I’ve been on both sides of this. I’m an ER doctor so I frequently sedate people for painful procedures. I don’t refuse to sedate them if they don’t have a ride. I adjust the observation time to account for individual circumstances. A child going home with parents just has be “sober” enough that they don’t need active medical monitoring before going home with parents. A teenager needs to be sober enough to walk safely. A toddler being carried to the car doesn’t need to walk, just tolerate oral intake and protect their airway. An adult without anyone else at the bedside may have to wait hours for discharge until they can safely care for themself. Same thing for intoxicated and/or head injured patients. A safe discharge for a college kid who’s going back to the dorm with his friends is a different assessment from a person who has to navigate public busses getting to their home across town.
So I was somewhat annoyed when I had oral surgery in an office <10 minutes walk from my house and they told me that I had to have a buddy to not only drive me but stay with me for 6 hours afterward They use fentanyl/versed for their sedation, a combo I’ve used many times. I told them I would walk to and from the appointment since I figured they could just wait to discharge me until I was safe to walk by myself. And I could see no medical reason I needed someone to observe me for 6 hours.

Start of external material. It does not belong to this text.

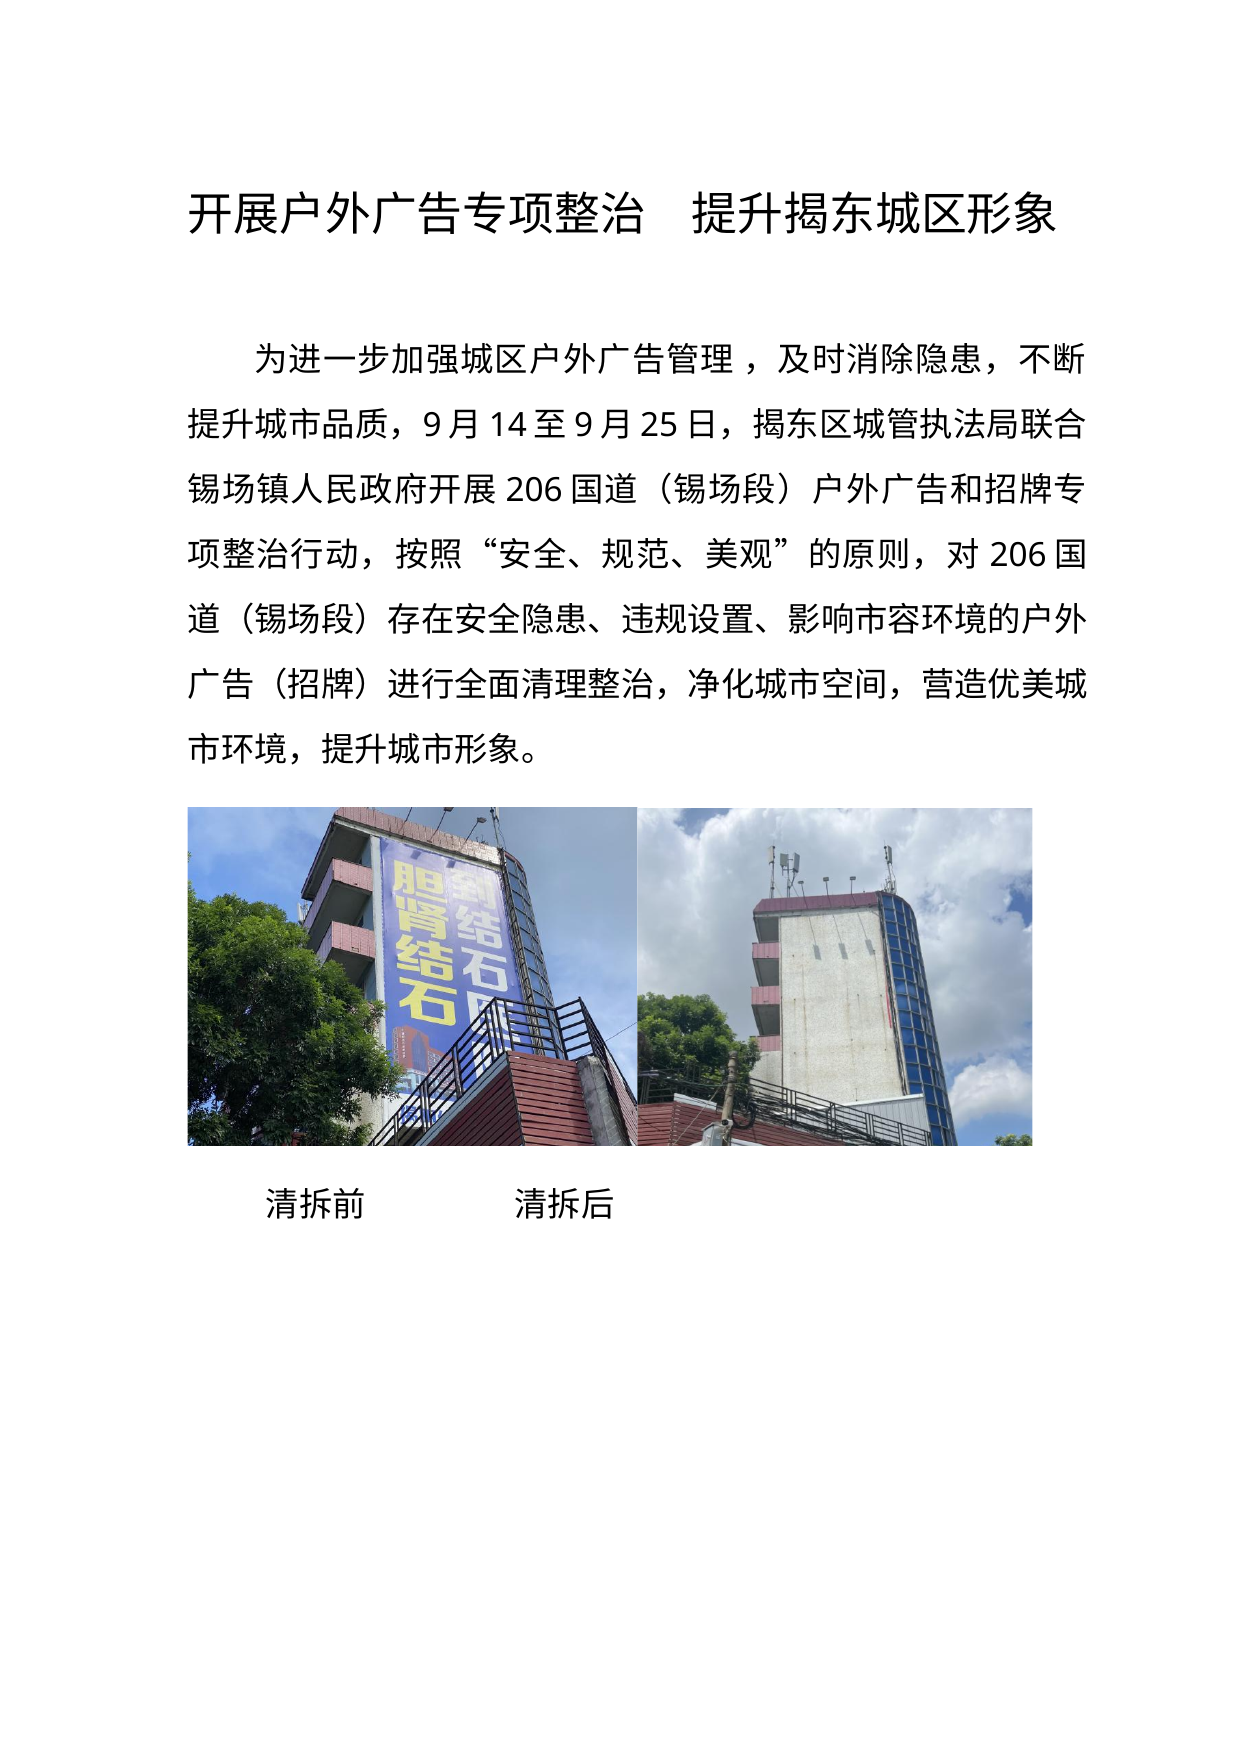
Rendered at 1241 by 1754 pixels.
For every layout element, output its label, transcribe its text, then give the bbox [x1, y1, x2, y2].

That was just them being ridiculously over cautious. When I insisted that I had no one to accompany me and they wouldn’t OK letting me take a taxi home they finally had one of the office staff drive me the <1 mile back to my house.
Bottom line: some restrictions to ensure patient safety after discharge are reasonable but some places are so risk averse that their parameters are unreasonably conservative.
Some clinic staff seem surprised that some people live alone, and don’t have friends or family nearby that they can ask for a ride home (or worse yet, to have the friend or family member sit with them for six hours after). And yet millions of people live alone. So you think there would be procedures built around this. If it’s so important that we be supervised after discharge from something like a colonoscopy, make it an inpatient procedure with an overnight stay authorized by the insurance companies.